◆ **DIRECTIVE**
Can you recast every line of the material below as a Markdown table with the columns Row and Line, skipping blank lines and leaving out the pictures?
#####
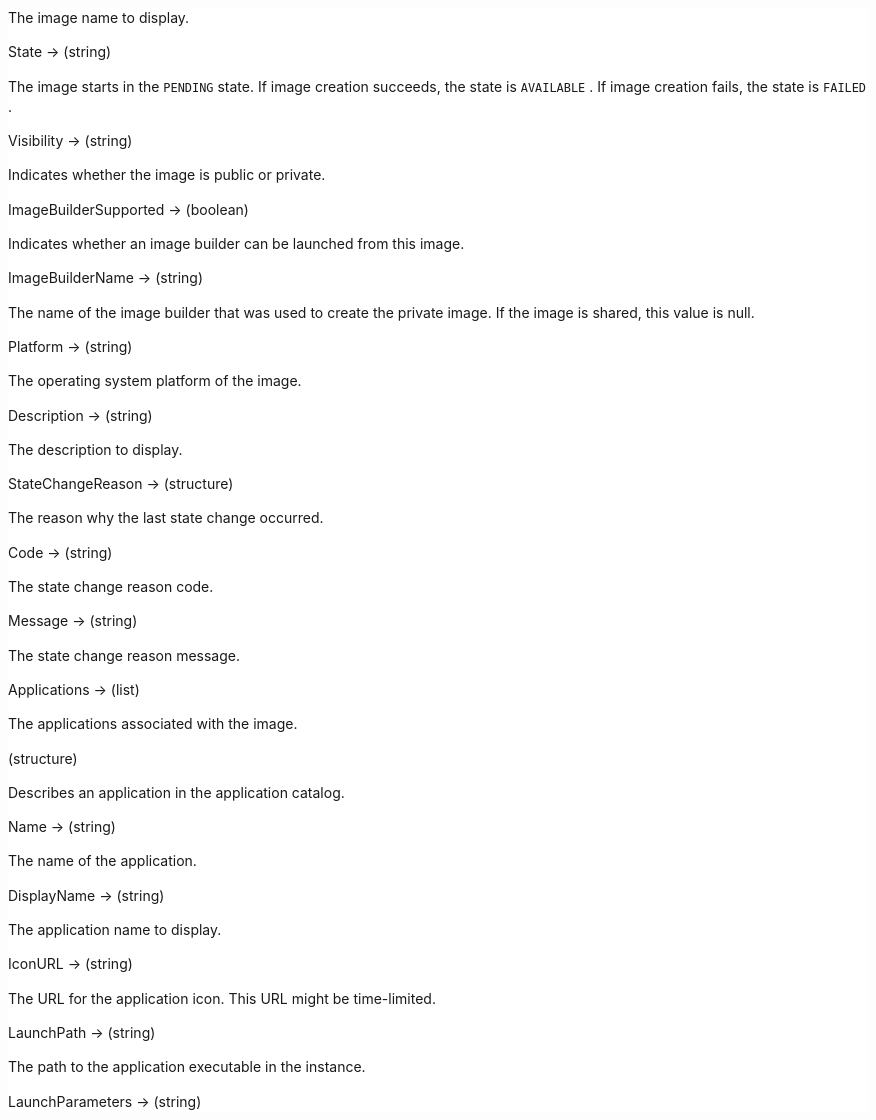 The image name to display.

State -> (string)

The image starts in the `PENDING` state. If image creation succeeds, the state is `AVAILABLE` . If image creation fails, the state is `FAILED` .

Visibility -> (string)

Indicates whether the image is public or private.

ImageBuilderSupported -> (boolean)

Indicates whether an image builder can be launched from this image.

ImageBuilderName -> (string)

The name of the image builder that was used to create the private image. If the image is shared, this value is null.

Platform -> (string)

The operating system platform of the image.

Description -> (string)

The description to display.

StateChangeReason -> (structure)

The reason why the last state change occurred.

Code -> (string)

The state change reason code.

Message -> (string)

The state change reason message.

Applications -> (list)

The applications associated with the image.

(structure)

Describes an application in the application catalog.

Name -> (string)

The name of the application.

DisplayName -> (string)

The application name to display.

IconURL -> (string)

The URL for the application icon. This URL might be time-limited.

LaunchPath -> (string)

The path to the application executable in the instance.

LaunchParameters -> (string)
#####
◆ **SOLUTION TO THE PROBLEM**
| Row | Line |
|---|---|
| 1 |  The image name to display. |
| 2 | State -> (string) |
| 3 | The image starts in the `PENDING` state. If image creation succeeds, the state is `AVAILABLE` . If image creation fails, the state is `FAILED` . |
| 4 | Visibility -> (string) |
| 5 | Indicates whether the image is public or private. |
| 6 | ImageBuilderSupported -> (boolean) |
| 7 | Indicates whether an image builder can be launched from this image. |
| 8 | ImageBuilderName -> (string) |
| 9 | The name of the image builder that was used to create the private image. If the image is shared, this value is null. |
| 10 | Platform -> (string) |
| 11 | The operating system platform of the image. |
| 12 | Description -> (string) |
| 13 | The description to display. |
| 14 | StateChangeReason -> (structure) |
| 15 | The reason why the last state change occurred. |
| 16 | Code -> (string) |
| 17 | The state change reason code. |
| 18 | Message -> (string) |
| 19 | The state change reason message. |
| 20 | Applications -> (list) |
| 21 | The applications associated with the image. |
| 22 | (structure) |
| 23 | Describes an application in the application catalog. |
| 24 | Name -> (string) |
| 25 | The name of the application. |
| 26 | DisplayName -> (string) |
| 27 | The application name to display. |
| 28 | IconURL -> (string) |
| 29 | The URL for the application icon. This URL might be time-limited. |
| 30 | LaunchPath -> (string) |
| 31 | The path to the application executable in the instance. |
| 32 | LaunchParameters -> (string) |